Why is alpha radiation the most dangerous inside the body but least dangerous outside?
Alpha particles are the most heavily ionising form of radiation — they transfer large amounts of energy to surrounding atoms within a very short distance, causing extensive DNA damage. However, they are stopped by a sheet of paper or the outer dead layer of skin, so external alpha sources pose little risk. The danger arises when alpha-emitting material is inhaled, ingested, or injected — for example, the polonium-210 used to poison Alexander Litvinenko in 2006 was an alpha emitter that caused lethal damage to his internal organs from inside.
What is the difference between background radiation and radiation from a source?

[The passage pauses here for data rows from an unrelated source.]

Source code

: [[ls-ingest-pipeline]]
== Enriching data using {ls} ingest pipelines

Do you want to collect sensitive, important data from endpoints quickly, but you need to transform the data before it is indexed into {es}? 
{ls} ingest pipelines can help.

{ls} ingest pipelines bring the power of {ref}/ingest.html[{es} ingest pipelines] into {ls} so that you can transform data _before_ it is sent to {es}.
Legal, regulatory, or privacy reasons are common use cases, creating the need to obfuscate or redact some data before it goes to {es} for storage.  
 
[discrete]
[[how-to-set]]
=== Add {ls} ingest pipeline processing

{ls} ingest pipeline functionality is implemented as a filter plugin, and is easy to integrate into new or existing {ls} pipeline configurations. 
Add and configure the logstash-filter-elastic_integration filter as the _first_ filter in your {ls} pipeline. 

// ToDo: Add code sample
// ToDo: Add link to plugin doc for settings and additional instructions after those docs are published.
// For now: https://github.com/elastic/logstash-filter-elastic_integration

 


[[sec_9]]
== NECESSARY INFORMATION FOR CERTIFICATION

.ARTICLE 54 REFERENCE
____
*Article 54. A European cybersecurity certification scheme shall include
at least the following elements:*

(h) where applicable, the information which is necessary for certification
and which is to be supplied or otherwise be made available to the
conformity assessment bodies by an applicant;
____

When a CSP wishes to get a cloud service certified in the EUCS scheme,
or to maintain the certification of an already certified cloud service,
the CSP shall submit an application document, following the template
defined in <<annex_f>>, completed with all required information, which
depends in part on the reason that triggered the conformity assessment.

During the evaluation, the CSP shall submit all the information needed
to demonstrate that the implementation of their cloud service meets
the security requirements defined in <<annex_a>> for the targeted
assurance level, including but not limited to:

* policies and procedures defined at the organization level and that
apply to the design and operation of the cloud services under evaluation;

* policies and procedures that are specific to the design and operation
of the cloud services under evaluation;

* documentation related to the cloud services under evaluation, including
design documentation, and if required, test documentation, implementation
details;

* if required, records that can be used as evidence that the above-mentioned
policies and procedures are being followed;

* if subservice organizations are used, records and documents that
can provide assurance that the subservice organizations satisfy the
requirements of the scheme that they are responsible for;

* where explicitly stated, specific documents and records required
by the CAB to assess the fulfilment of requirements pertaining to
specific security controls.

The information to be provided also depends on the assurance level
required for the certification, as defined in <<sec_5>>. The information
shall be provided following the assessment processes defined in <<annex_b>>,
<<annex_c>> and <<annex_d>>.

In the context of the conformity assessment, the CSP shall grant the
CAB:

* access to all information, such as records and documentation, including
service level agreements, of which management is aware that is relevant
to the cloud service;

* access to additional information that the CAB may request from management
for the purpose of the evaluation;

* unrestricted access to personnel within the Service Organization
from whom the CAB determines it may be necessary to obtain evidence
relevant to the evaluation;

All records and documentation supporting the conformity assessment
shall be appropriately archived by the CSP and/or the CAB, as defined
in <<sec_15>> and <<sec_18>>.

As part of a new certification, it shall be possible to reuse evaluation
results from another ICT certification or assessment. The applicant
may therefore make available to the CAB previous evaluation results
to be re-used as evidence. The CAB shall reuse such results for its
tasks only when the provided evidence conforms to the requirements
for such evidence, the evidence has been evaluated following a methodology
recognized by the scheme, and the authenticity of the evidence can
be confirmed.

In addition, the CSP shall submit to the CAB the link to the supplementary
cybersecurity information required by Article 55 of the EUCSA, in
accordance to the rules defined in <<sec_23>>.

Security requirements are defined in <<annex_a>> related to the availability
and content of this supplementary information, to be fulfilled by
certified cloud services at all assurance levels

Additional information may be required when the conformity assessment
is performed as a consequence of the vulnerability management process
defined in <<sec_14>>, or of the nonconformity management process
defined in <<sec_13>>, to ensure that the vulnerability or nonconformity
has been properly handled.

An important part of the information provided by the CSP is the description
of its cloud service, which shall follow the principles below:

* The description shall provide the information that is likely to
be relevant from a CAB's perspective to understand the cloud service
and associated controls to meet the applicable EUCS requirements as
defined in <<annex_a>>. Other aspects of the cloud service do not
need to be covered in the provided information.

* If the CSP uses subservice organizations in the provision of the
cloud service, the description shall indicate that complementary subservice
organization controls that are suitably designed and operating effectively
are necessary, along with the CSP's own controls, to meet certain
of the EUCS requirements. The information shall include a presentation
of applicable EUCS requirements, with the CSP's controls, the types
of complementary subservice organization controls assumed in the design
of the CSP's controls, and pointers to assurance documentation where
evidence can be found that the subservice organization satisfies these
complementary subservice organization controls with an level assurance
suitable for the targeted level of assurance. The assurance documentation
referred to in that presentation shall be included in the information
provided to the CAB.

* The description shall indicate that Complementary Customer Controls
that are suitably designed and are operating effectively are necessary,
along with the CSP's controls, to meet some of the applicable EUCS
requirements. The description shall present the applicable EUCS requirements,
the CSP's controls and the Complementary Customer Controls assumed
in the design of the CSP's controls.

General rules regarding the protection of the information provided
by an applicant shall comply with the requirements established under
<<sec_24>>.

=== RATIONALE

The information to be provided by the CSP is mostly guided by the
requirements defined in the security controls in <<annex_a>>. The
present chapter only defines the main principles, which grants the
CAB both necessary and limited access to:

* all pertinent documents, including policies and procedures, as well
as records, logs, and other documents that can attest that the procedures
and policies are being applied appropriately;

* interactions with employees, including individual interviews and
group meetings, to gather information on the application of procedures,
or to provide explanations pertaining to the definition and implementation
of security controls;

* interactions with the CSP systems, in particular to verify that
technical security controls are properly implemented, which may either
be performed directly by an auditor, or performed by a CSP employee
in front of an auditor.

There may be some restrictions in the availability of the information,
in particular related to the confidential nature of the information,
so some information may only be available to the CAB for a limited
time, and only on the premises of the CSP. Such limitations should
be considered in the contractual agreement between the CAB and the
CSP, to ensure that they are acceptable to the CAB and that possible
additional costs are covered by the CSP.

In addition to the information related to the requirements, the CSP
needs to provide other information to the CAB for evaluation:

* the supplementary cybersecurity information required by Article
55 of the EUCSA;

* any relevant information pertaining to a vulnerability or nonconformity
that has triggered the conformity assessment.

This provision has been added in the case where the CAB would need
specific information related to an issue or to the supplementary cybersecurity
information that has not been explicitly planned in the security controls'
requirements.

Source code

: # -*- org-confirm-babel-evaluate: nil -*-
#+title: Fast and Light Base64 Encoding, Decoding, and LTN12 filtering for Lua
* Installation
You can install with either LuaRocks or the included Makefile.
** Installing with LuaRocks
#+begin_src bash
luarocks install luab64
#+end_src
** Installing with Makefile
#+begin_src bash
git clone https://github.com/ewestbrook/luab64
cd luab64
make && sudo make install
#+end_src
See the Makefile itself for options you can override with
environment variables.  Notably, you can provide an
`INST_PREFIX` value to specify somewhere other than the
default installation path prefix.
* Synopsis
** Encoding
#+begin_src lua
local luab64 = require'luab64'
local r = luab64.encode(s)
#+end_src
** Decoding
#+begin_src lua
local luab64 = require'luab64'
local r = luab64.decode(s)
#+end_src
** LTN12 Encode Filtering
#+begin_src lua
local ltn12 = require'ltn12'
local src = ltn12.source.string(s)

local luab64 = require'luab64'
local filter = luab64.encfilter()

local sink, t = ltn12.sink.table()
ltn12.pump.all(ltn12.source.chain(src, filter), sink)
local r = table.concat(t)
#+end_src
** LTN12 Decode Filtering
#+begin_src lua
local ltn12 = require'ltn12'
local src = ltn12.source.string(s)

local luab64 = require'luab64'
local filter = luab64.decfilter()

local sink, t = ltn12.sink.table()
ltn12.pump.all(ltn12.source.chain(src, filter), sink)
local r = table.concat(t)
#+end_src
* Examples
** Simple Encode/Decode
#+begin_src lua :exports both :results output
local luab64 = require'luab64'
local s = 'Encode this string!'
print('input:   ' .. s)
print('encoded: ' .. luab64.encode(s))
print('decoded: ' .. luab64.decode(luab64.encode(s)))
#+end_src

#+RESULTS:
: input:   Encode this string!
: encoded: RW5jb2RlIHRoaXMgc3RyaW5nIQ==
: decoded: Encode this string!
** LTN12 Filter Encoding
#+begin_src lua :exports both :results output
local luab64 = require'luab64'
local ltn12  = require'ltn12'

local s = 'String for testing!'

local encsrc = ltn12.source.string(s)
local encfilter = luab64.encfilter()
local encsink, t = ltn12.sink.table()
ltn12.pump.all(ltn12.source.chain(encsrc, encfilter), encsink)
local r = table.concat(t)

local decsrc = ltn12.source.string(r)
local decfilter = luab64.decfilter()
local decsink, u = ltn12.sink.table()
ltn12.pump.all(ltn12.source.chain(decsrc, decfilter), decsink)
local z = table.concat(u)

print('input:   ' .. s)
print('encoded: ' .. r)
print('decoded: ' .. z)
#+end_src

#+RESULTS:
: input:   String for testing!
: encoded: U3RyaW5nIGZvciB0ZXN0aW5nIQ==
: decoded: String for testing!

Background radiation is low-level ionising radiation present everywhere in the environment from natural and artificial sources. Natural sources include radon gas (from rocks, especially granite), cosmic rays from space, radiation from naturally occurring radioactive isotopes in food and building materials, and radiation from the Earth's rocks and soil. Artificial background radiation comes from medical procedures, nuclear power plants, and nuclear weapons testing. Background radiation must always be subtracted from measurements of a radioactive source to get accurate results in experiments.